Prompt >>
Extract every naming line of each item below, from kingdom down, reproducing each one word for word.

** START **

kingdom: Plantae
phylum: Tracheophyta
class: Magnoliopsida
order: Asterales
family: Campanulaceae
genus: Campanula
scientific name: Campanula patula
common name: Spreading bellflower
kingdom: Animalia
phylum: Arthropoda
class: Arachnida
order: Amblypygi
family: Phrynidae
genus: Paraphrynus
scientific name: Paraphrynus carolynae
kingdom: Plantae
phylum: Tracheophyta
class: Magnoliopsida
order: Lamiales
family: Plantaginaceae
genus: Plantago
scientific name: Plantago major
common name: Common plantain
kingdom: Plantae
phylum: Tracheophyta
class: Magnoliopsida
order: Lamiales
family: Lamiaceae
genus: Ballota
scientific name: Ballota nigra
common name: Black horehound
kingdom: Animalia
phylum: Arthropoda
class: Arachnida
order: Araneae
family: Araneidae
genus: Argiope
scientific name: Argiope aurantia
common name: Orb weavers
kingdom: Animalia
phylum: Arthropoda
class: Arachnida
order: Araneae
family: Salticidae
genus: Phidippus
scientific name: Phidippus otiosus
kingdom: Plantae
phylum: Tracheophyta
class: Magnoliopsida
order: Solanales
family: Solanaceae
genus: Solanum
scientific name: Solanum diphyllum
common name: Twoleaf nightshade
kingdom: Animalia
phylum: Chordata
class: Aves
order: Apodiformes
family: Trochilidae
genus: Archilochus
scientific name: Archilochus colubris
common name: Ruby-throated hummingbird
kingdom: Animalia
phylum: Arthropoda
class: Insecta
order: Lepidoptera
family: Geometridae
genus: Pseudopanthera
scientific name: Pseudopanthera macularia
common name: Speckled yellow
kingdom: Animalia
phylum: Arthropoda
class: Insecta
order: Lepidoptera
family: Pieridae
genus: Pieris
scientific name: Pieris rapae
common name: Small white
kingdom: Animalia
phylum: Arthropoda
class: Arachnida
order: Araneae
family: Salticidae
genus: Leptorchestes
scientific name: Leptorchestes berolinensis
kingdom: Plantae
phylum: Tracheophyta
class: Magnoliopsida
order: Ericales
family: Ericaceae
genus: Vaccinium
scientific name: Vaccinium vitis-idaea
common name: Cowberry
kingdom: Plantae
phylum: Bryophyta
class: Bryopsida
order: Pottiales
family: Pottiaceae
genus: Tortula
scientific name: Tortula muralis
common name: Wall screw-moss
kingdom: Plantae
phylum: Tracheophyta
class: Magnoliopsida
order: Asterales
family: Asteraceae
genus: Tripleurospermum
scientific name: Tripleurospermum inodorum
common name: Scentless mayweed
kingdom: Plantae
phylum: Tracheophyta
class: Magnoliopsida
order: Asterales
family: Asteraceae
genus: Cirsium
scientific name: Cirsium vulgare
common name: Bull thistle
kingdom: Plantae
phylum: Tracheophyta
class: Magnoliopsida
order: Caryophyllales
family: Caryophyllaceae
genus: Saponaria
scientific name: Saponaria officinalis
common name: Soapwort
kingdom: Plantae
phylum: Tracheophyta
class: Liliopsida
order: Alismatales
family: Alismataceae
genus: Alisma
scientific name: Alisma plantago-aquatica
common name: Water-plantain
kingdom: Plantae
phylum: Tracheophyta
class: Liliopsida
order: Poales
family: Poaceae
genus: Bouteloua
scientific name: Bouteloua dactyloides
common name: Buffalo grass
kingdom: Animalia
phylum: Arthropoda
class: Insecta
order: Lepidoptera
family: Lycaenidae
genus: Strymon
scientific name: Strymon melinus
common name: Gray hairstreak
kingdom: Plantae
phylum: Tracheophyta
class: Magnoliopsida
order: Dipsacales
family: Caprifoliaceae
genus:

** END **

The response >>
kingdom: Plantae
phylum: Tracheophyta
class: Magnoliopsida
order: Asterales
family: Campanulaceae
genus: Campanula
scientific name: Campanula patula
common name: Spreading bellflower
kingdom: Animalia
phylum: Arthropoda
class: Arachnida
order: Amblypygi
family: Phrynidae
genus: Paraphrynus
scientific name: Paraphrynus carolynae
kingdom: Plantae
phylum: Tracheophyta
class: Magnoliopsida
order: Lamiales
family: Plantaginaceae
genus: Plantago
scientific name: Plantago major
common name: Common plantain
kingdom: Plantae
phylum: Tracheophyta
class: Magnoliopsida
order: Lamiales
family: Lamiaceae
genus: Ballota
scientific name: Ballota nigra
common name: Black horehound
kingdom: Animalia
phylum: Arthropoda
class: Arachnida
order: Araneae
family: Araneidae
genus: Argiope
scientific name: Argiope aurantia
common name: Orb weavers
kingdom: Animalia
phylum: Arthropoda
class: Arachnida
order: Araneae
family: Salticidae
genus: Phidippus
scientific name: Phidippus otiosus
kingdom: Plantae
phylum: Tracheophyta
class: Magnoliopsida
order: Solanales
family: Solanaceae
genus: Solanum
scientific name: Solanum diphyllum
common name: Twoleaf nightshade
kingdom: Animalia
phylum: Chordata
class: Aves
order: Apodiformes
family: Trochilidae
genus: Archilochus
scientific name: Archilochus colubris
common name: Ruby-throated hummingbird
kingdom: Animalia
phylum: Arthropoda
class: Insecta
order: Lepidoptera
family: Geometridae
genus: Pseudopanthera
scientific name: Pseudopanthera macularia
common name: Speckled yellow
kingdom: Animalia
phylum: Arthropoda
class: Insecta
order: Lepidoptera
family: Pieridae
genus: Pieris
scientific name: Pieris rapae
common name: Small white
kingdom: Animalia
phylum: Arthropoda
class: Arachnida
order: Araneae
family: Salticidae
genus: Leptorchestes
scientific name: Leptorchestes berolinensis
kingdom: Plantae
phylum: Tracheophyta
class: Magnoliopsida
order: Ericales
family: Ericaceae
genus: Vaccinium
scientific name: Vaccinium vitis-idaea
common name: Cowberry
kingdom: Plantae
phylum: Bryophyta
class: Bryopsida
order: Pottiales
family: Pottiaceae
genus: Tortula
scientific name: Tortula muralis
common name: Wall screw-moss
kingdom: Plantae
phylum: Tracheophyta
class: Magnoliopsida
order: Asterales
family: Asteraceae
genus: Tripleurospermum
scientific name: Tripleurospermum inodorum
common name: Scentless mayweed
kingdom: Plantae
phylum: Tracheophyta
class: Magnoliopsida
order: Asterales
family: Asteraceae
genus: Cirsium
scientific name: Cirsium vulgare
common name: Bull thistle
kingdom: Plantae
phylum: Tracheophyta
class: Magnoliopsida
order: Caryophyllales
family: Caryophyllaceae
genus: Saponaria
scientific name: Saponaria officinalis
common name: Soapwort
kingdom: Plantae
phylum: Tracheophyta
class: Liliopsida
order: Alismatales
family: Alismataceae
genus: Alisma
scientific name: Alisma plantago-aquatica
common name: Water-plantain
kingdom: Plantae
phylum: Tracheophyta
class: Liliopsida
order: Poales
family: Poaceae
genus: Bouteloua
scientific name: Bouteloua dactyloides
common name: Buffalo grass
kingdom: Animalia
phylum: Arthropoda
class: Insecta
order: Lepidoptera
family: Lycaenidae
genus: Strymon
scientific name: Strymon melinus
common name: Gray hairstreak
kingdom: Plantae
phylum: Tracheophyta
class: Magnoliopsida
order: Dipsacales
family: Caprifoliaceae
genus:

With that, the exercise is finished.